Homem com a perna
dissecada torturado até a morte, relações sexuais em ambiente coletivo e presos
com doenças mentais misturados aos demais detentos. E a conclusão: o governo do
Maranhão tem sido “incapaz” de coibir a violência.
O cenário de terra sem
lei no complexo prisional de Pedrinhas, na capital, São Luís, foi descrito em
um relatório do juiz Douglas Martins, do CNJ (Conselho Nacional de Justiça),
após visita ao local no dia 20.
O governo maranhense
confirmou 59 mortes neste ano em Pedrinhas –já o CNJ aponta 60. Na última
rebelião, em 17 de dezembro, três detentos foram decapitados.
O complexo, projetado
para 1.700 homens, abriga 2.500, segundo o CNJ.
Nesta sexta-feira,
Roseana Sarney mandou divulgar uma nota oficial. No texto, iforma que criou uma
“Direção de Segurança dos Presídios do Maranhão.” O organograma de cada
presídio incluirá uma diretoria comandada por um oficial da Polícia Militar. A
providência apenas reforça a conclusão do doutor Douglas: o governo do Maranhão
é “incapaz” de deter o descalabro.
A nota divulgada a
mando da governadora carrega um trecho desconexo: “O agravamento da situação no
Sistema Penitenciário ocorreu depois que foram tomadas medidas saneadoras, como
a reestruturação das unidades prisionais, a mudança de comando nas Polícias
Civil e Militar e na Secretaria da Justiça e Administração Penitenciária
(Sejap).”
O documento foi
entregue na sexta (27) ao ministro do STF (Supremo Tribunal Federal) Joaquim
Barbosa, que preside o conselho. O relatório reproduz o apelo feito ao ministro
pela OEA (Organização dos Estados Americanos) de que o governo brasileiro
precisa agir para garantir a integridade dos presos no Maranhão.
Uma cena chocante é
citada no documento: um vídeo, que, segundo Martins, foi enviado pela direção
do sindicato dos agentes penitenciários, com o registro da morte lenta de um
detento em Pedrinhas.
O vídeo é “a cena mais
bárbara que já vi”, nas palavras ditas à Folha por Martins, juiz
experiente em visitas a presídios pelo país.
A imagem mostra um
preso ainda vivo tendo a pele da perna dissecada. A tortura expõe músculo,
tendões e ossos.
A Folha teve
acesso ao vídeo. As imagens são muito fortes.

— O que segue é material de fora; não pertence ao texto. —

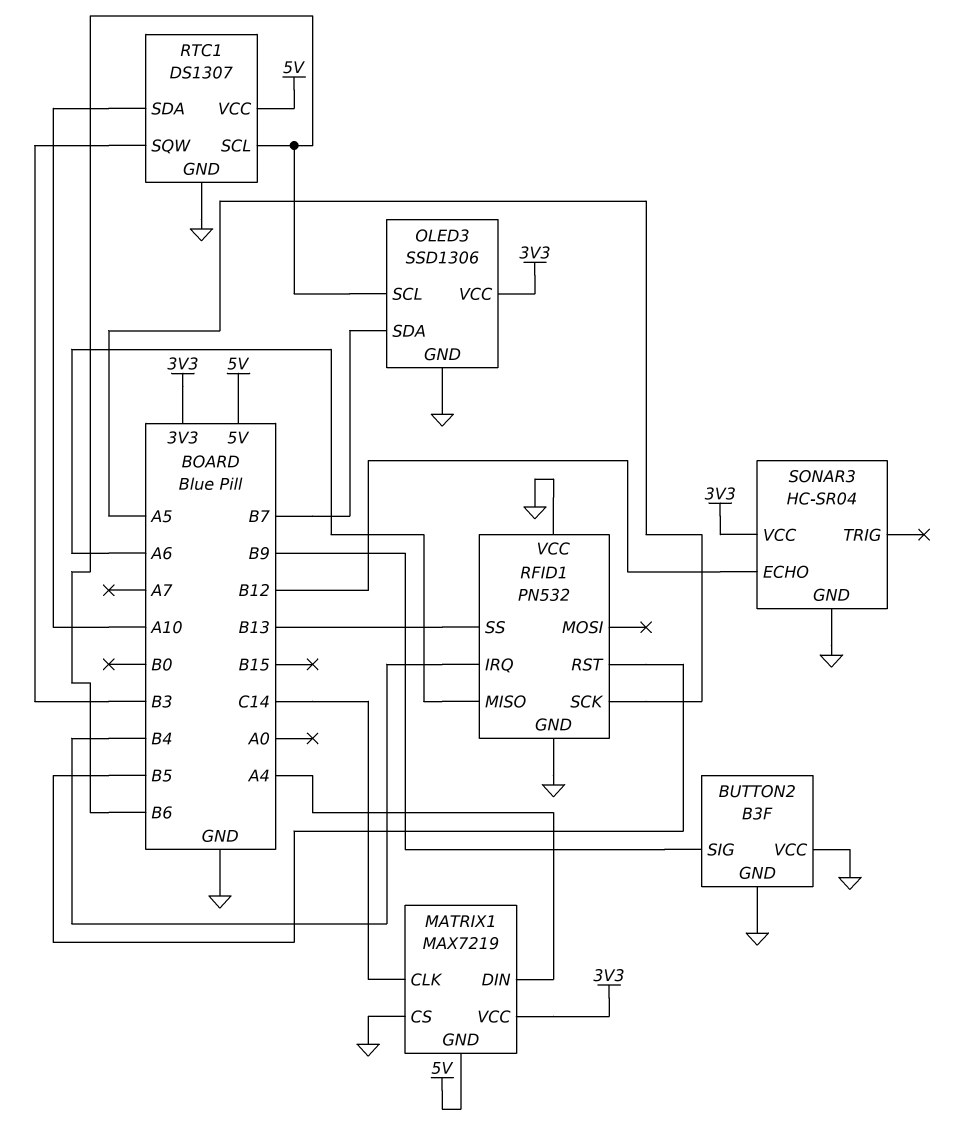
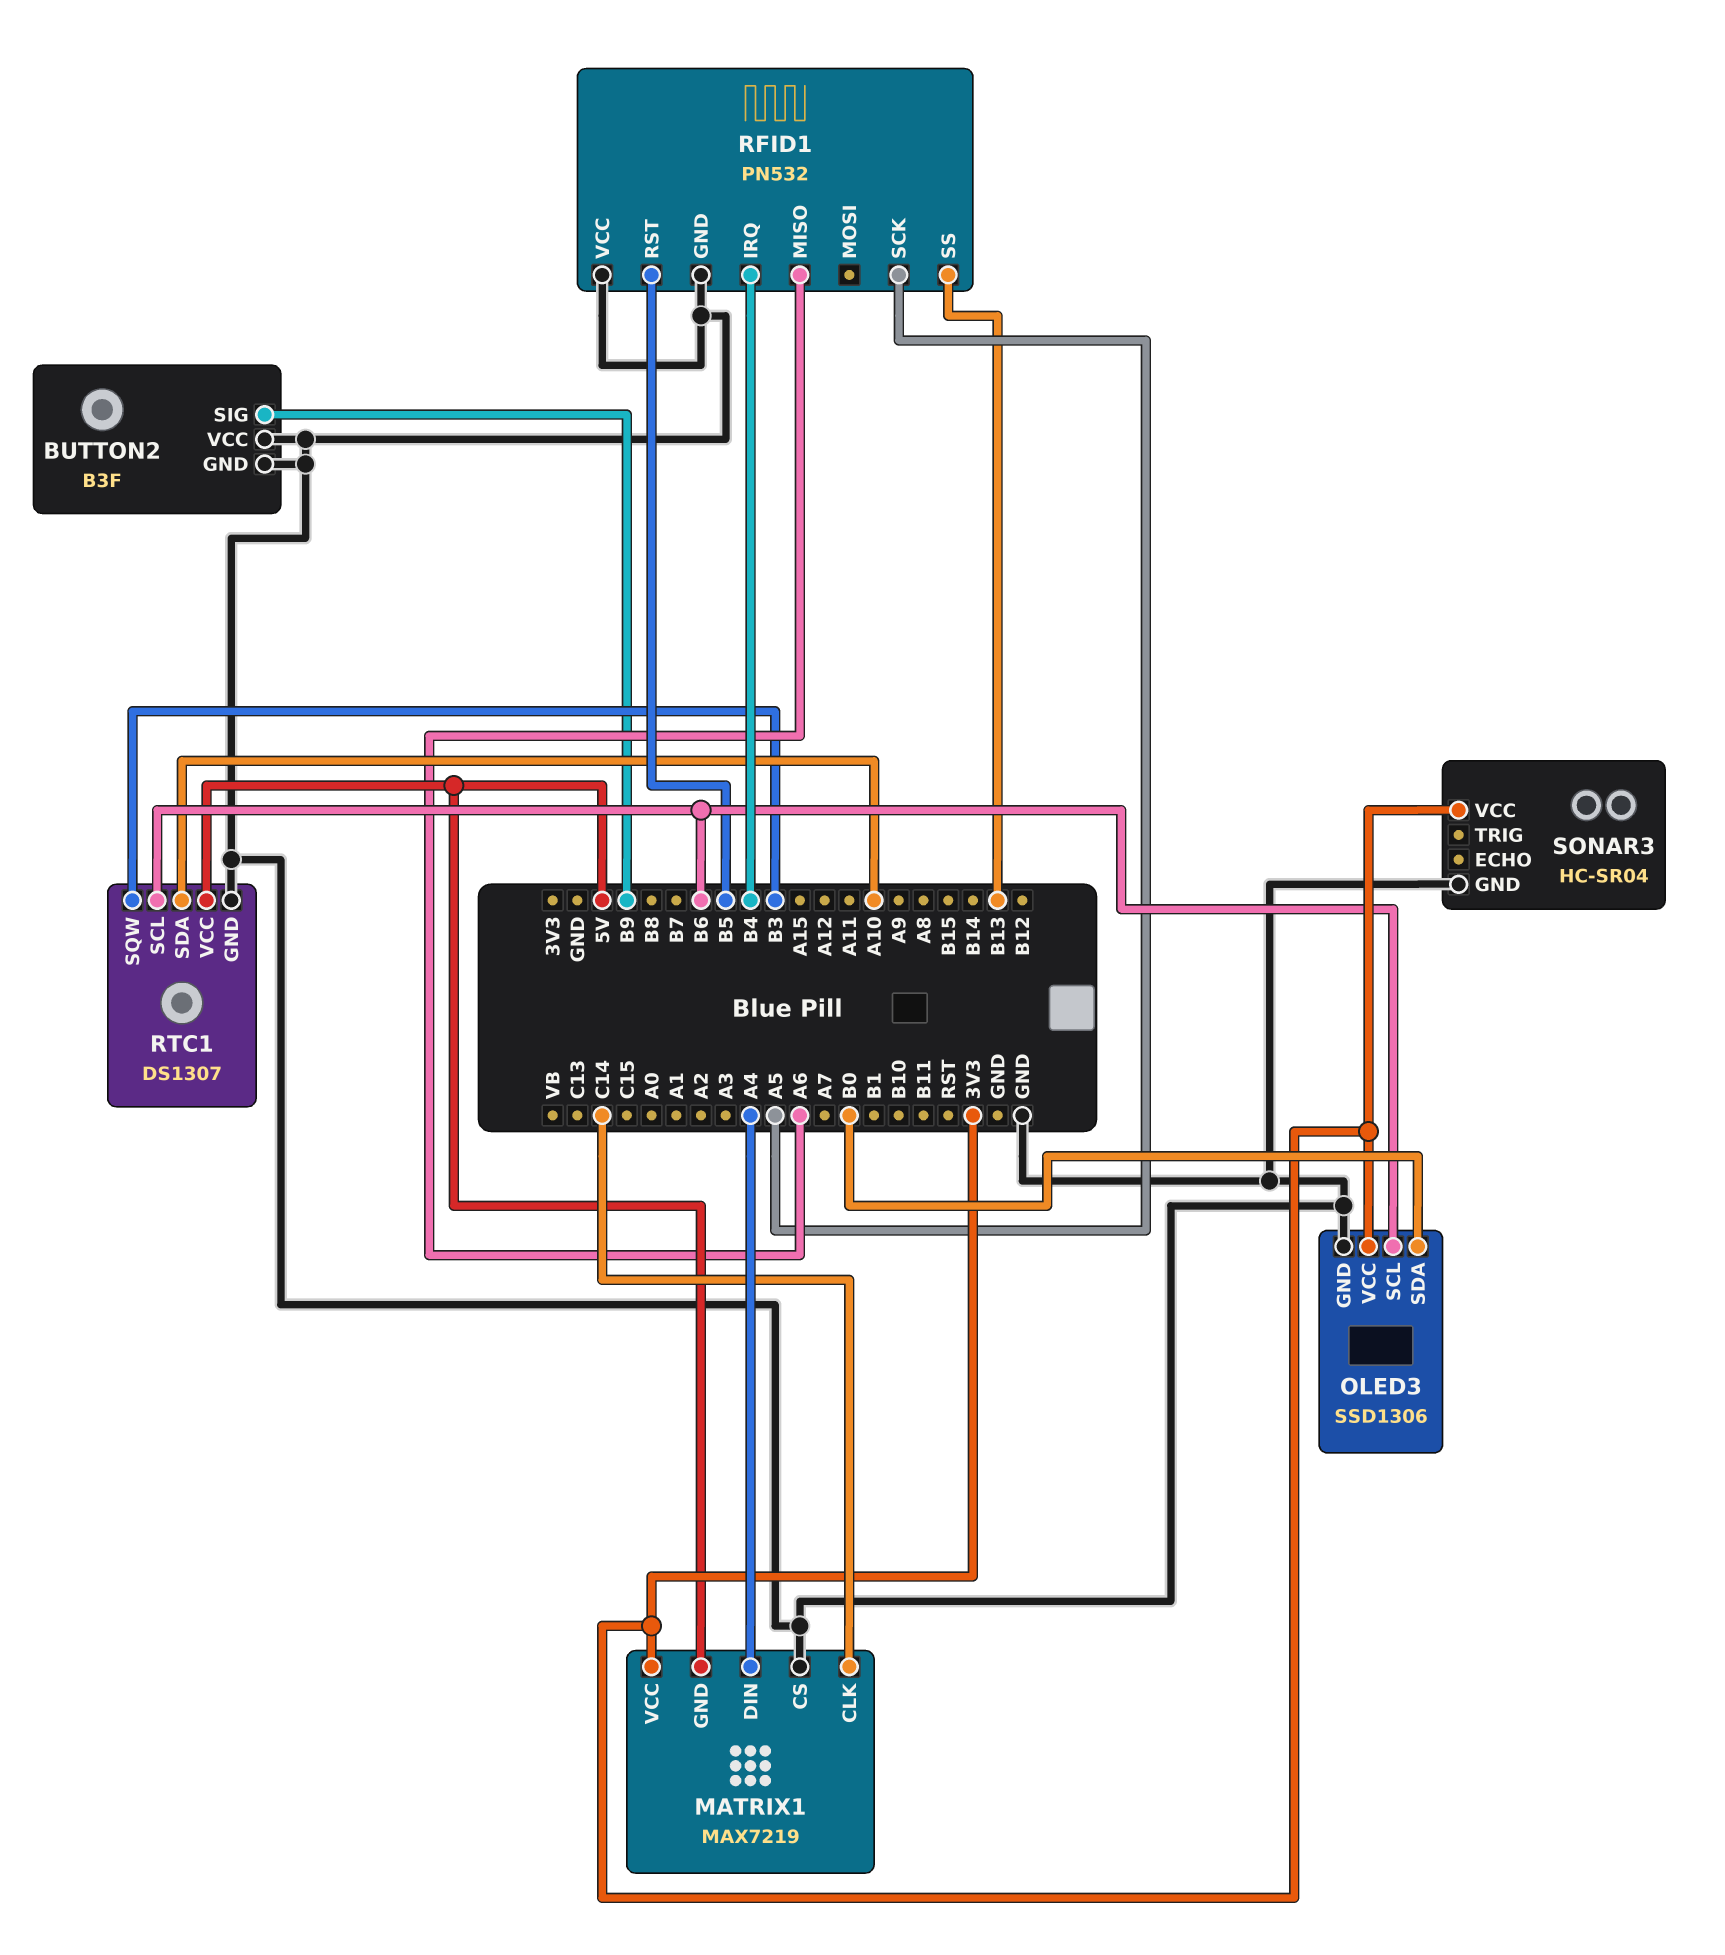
OLED3 pin SDA: B7 -> B0
SONAR3 pin ECHO: B12 -> none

Clique AQUI para assistir ao vídeo.
ATENÇÃO: imagens fortes
A primeira explicação
no relatório para o caos encontrado é o excesso de presos. “As unidades estão
superlotadas e já não há mais condições para manter a integridade física dos
presos”, além dos familiares e dos que atuam em Pedrinhas.
Soma-se à superlotação
o método do governo maranhense de misturar no mesmo espaço presos do interior e
da capital. A reunião motiva a guerra entre facções: o Bonde dos 40, de
criminosos da capital, e do Primeiro Comando do Maranhão, do interior.
Quem chega a Pedrinhas
precisa aderir ao sistema, diz o relatório. “Presos novos são obrigados a
escolher uma facção quando ingressam nas unidades.”
O juiz do CNJ presente
na visita cita ainda que os responsáveis pela segurança já não são capazes de
conter os presos. Para um agente entrar em pavilhões, é preciso ter o aval de
líderes de facções.
Como não há celas no
CDP (centro para presos provisórios) e nas duas penitenciárias (para os já
condenados), todos circulam livremente. O modelo, para o CNJ, “inviabiliza a
garantia de segurança mínima para os presos sem posto de comando”.
ESTUPROS
A insegurança para
esses detentos novatos, na base da hierarquia das facções, se estende às suas
mulheres. O documento aponta que, como o ambiente é coletivo, é no mesmo espaço
que ocorrem os encontros íntimos.
A livre circulação, diz
o documento, “facilita o abuso sexual praticado contra companheiras dos presos
sem posto de comando”.
Martins argumenta ainda
que o governo do Maranhão “tem se mostrado incapaz de apurar, com o rigor
necessário, todos os desvios por abuso de autoridade, tortura, outras formas de
violência e corrupção praticadas por agentes públicos”.
Procurado, o governo do
Maranhão não se manifestou. Em reportagens anteriores, informou que criou uma
direção de segurança dos presídios, sob comando da Polícia Militar, a fim de
reforçar a segurança.
O governo já havia
afirmado também que sempre agiu em conjunto com setores da defesa dos direitos
humanos e que “o agravamento da situação” ocorreu após o Estado ter tomado
“medidas saneadoras”, como mudanças de comando e reestruturação dos presídios.